Citrus skins can be a problem in wormeries and to a lesser extent compost bins if, as in my household, you get through quite a few. Here are three alternative things you can do with citrus skins:
1. Turn them into firelighters.
This was a trick I learned off the wonderful Jack Monroe's Instagram feed. If you have halved lemons left over after they've been tested and juiced, stick them in an old baking tray in the bottom of the oven when you next use it until they turn black and hard - then use them just as you would firelighters, either in a fireplace or on a barbecue.
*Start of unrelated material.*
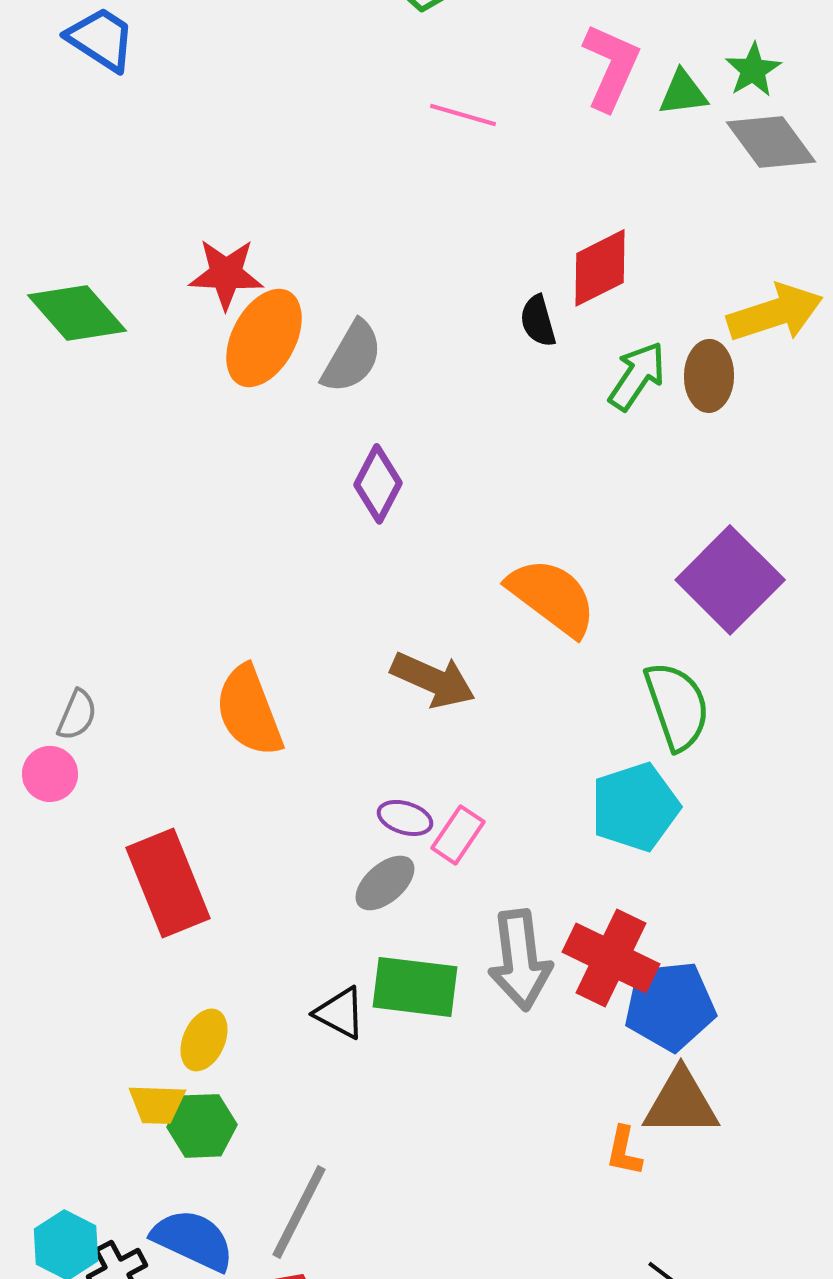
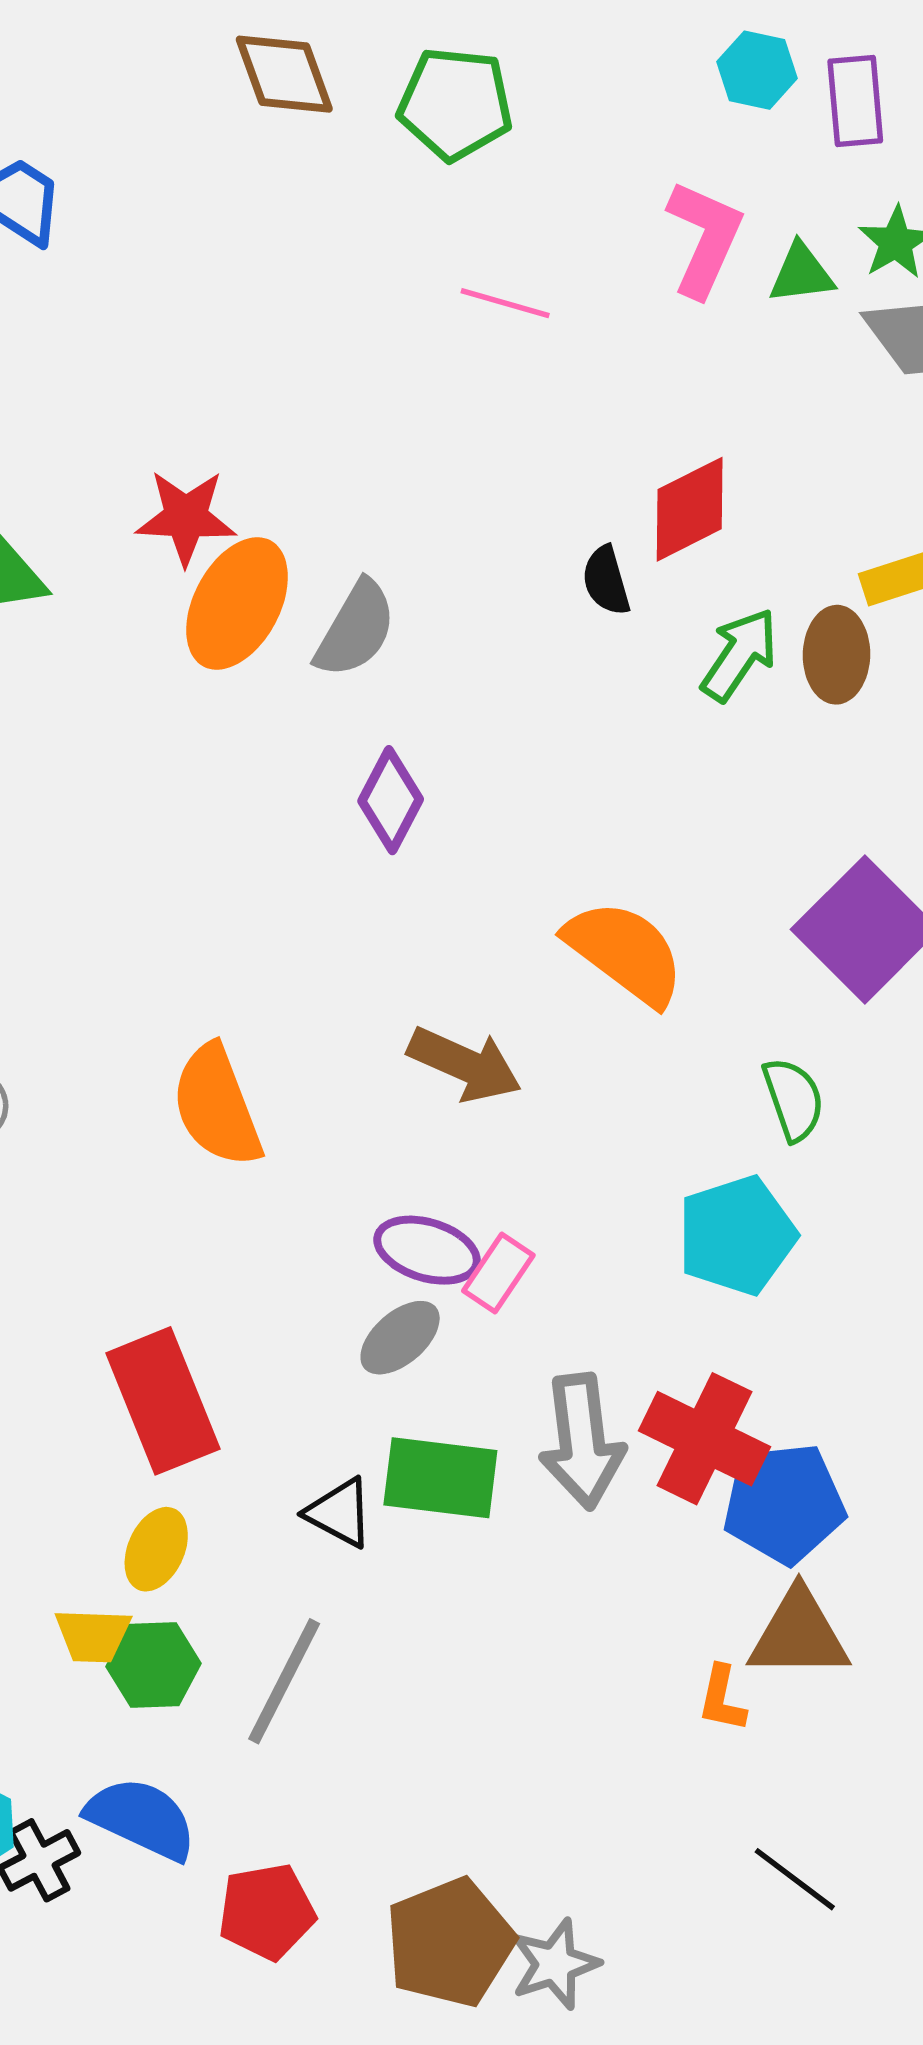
green semicircle: (677, 706) -> (793, 1099), size x0.7
purple ellipse: (405, 818) -> (427, 1250), size x1.4
red rectangle: (168, 883) -> (163, 1401), moved
gray line: (299, 1212) -> (284, 1681), moved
I haven't tried it with other citrus but can't see why they wouldn't work just as well.
2. Use them as slug traps.
A grapefruit half placed cut-side down can be a great slug lure - in the morning, pick them up and dispose of your catch however you see fit. I have found this works best on moist soil.
3. Mulch acid-loving plants with them.
I have never heard or seen anyone else do this, but I place grapefruit skins on top of the compost around my potted blueberries, on the basis that they will appreciate any raise in acidity they bring, and also help to keep the soil moist - crucial for good fruiting. Top with a further layer of spent compost if you find fruit flies become a problem.
Or just add them to your compost heap, following my advice above about cutting into them a bit.
Now, people get all overheated about this, but it's mostly not a problem to add citrus to the heap. If you have a juicer and are getting through a dozen fruits a day, maybe yes it's an issue, but otherwise, provided you balance it up with other non-acidic stuff, citrus is not usually a problem. The local mice have found it makes a fabulous nest for their babies, which was, I admit, super-cute.